Unsere Heimat ist Analogistan.
Der „Markus Lanz“ ging auch auf die 4-Tage-Woche ein. „Ich würde mir wünschen, dass die Religion der Festanstellung durch die Vier-Tage-Woche aufgeweicht wird“, erklärte Sascha Lobo, ein klarer Befürworter. “Wir können es uns derzeit nicht leisten, in die Chill-out-Area zu gehen”, sagt Sonja lvarez. Als Antwort sagte Lobo: “Ich finde es ein bisschen herablassend.” Die 4-Tage-Woche sei „keine Vorlage für jedermann“, wie es Hubertus Heil formulierte.
Zwar sei es nicht allein wichtig, einen Job zu haben, wie das obige Zitat sagt, “darf auch dieses Land kein kaputtes Verhältnis zur Erwerbstätigkeit entwickeln”.Alle Teilnehmer des Abends waren sich einig, dass KI letztendlich die Geschäftswelt revolutionieren würde. Angesichts der Schwierigkeiten von KI warnte Sascha Lobo: „Viele Arbeit, die bisher als absolut sicher galt, ist nicht sicher.“ „Überqualifiziert und unterbezahlt: Das wird eines der großen Probleme in einer KI-Arbeitsgesellschaft“, befürchtet der Informatiker.

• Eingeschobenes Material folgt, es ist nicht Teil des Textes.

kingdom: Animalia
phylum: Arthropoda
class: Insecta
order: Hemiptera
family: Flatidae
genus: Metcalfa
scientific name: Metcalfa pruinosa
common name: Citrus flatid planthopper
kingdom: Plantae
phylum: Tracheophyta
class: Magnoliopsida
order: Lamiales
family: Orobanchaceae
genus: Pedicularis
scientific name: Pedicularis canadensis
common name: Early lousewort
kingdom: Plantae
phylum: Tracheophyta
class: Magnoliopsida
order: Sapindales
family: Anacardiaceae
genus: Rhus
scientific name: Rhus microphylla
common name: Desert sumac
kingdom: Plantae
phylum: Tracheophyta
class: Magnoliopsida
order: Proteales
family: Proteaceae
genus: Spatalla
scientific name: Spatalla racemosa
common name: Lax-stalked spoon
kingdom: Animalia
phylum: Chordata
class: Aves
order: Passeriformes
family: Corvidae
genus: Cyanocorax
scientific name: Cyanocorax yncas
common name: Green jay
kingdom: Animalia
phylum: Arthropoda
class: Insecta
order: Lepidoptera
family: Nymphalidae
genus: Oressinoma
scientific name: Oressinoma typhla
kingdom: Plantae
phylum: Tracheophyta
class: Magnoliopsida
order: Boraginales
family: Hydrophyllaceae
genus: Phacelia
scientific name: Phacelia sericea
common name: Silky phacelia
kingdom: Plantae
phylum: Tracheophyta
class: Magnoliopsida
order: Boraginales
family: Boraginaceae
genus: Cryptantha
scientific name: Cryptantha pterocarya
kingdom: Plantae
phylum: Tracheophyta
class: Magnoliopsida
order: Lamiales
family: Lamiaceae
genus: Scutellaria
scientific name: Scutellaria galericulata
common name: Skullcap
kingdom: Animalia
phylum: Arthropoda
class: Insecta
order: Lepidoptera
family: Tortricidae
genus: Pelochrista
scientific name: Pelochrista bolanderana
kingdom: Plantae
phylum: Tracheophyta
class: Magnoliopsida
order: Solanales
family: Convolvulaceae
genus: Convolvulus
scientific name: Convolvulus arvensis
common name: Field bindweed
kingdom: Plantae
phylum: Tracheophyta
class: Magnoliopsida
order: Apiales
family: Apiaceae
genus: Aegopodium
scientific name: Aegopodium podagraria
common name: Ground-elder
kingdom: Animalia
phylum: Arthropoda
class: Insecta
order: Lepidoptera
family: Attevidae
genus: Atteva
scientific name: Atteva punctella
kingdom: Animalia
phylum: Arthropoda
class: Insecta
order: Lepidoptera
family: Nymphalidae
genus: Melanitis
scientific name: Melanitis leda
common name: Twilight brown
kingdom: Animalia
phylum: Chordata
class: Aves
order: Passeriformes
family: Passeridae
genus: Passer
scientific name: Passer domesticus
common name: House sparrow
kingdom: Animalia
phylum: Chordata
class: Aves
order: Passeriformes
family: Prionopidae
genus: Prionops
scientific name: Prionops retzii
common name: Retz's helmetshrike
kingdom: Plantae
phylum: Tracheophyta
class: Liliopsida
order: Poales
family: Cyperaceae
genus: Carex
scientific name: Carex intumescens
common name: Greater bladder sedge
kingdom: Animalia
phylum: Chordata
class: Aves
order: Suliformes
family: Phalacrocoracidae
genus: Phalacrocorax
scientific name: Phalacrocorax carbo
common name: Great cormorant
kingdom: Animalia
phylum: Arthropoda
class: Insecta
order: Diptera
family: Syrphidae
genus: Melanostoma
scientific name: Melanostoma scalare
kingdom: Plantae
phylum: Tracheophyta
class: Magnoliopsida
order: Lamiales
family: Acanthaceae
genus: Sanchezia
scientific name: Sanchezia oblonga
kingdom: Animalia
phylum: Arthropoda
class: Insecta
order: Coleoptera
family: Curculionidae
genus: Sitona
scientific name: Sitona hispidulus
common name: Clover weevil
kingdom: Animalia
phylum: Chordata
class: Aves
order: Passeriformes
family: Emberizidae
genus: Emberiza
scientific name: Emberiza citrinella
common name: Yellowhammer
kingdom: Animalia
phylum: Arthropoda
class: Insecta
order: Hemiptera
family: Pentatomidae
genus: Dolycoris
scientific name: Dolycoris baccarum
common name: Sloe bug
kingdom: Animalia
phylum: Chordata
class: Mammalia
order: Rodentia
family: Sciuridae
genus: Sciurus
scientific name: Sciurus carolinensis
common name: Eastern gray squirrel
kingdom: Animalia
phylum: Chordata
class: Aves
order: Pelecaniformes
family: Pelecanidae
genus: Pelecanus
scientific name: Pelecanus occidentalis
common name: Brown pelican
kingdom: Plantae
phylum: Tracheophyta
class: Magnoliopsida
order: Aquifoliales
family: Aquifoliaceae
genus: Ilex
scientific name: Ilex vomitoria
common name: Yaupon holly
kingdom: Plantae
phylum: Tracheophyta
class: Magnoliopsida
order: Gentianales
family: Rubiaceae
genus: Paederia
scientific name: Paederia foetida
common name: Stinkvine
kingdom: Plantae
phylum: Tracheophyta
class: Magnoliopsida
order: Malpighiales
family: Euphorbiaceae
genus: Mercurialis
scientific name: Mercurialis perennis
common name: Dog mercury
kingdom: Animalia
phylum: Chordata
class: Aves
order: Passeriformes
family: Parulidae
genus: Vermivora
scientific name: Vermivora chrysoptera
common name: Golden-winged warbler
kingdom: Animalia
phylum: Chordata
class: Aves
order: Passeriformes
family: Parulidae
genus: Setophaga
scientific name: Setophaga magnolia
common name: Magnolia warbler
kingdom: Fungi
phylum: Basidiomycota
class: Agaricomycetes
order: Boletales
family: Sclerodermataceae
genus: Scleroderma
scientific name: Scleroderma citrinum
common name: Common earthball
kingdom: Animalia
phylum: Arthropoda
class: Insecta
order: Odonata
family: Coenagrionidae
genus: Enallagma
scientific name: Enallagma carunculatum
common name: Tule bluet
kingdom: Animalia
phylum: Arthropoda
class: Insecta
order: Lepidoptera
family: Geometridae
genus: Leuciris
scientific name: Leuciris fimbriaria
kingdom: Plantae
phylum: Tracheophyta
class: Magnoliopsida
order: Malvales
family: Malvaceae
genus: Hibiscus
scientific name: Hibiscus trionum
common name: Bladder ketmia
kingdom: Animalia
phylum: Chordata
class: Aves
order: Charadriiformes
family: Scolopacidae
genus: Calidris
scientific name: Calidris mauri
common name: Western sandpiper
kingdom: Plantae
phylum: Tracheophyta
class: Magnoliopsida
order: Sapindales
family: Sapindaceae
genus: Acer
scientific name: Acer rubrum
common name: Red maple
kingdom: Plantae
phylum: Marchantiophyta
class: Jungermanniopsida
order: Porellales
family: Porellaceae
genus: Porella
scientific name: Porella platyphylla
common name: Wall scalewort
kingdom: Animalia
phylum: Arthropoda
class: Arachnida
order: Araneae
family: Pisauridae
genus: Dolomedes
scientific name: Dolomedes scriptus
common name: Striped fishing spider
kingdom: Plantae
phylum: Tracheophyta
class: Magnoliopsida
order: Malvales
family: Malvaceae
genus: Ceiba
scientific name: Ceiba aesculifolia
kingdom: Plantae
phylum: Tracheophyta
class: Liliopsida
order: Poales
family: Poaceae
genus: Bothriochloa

Deshalb sah Hubertus Heil die Politik als Berufung an: „Wir werden dazu beitragen müssen, dass die Menschen von heute die Arbeit von morgen leisten können.“ Sonja Alvarez befürchtete, dass dies nicht ausreichen würde. Bei Künstlicher Intelligenz und anderen Formen der Digitalisierung hinkt Deutschland bereits hinterher. Nur 11 % der deutschen Unternehmen nutzen KI, ein erstaunlich niedriger Prozentsatz.
Wir leben immer noch in einer Fax-Republik“, fügte lvarez hinzu. Wir sind Ureinwohner von Analogistan. Zwischen Lobo und ihm selbst bestand Konsens: „Fakt ist, wir haben hier eine Bürokratie entwickelt, die sich durch Regulierung und Bremsung auszeichnet.“ Auch wenn Heil Diese Ansicht teilte sie, fügte aber einen säuerlichen Ton hinzu: „Ich bin Pragmatikerin und will, dass sich etwas ändert, und man beklagt einen Zustand.“
Die SPD-Abgeordnete unterschied sorgfältig: „Für die meisten Menschen bedeutet Arbeit, ihren Lebensunterhalt zu verdienen, aber nicht nur.“ Auch die eigene Arbeit hat einen Wert. Daher ist das Thema Arbeit von morgen trotz aller technischen Schwierigkeiten gleichermaßen und vor allem eine gesellschaftliche Frage.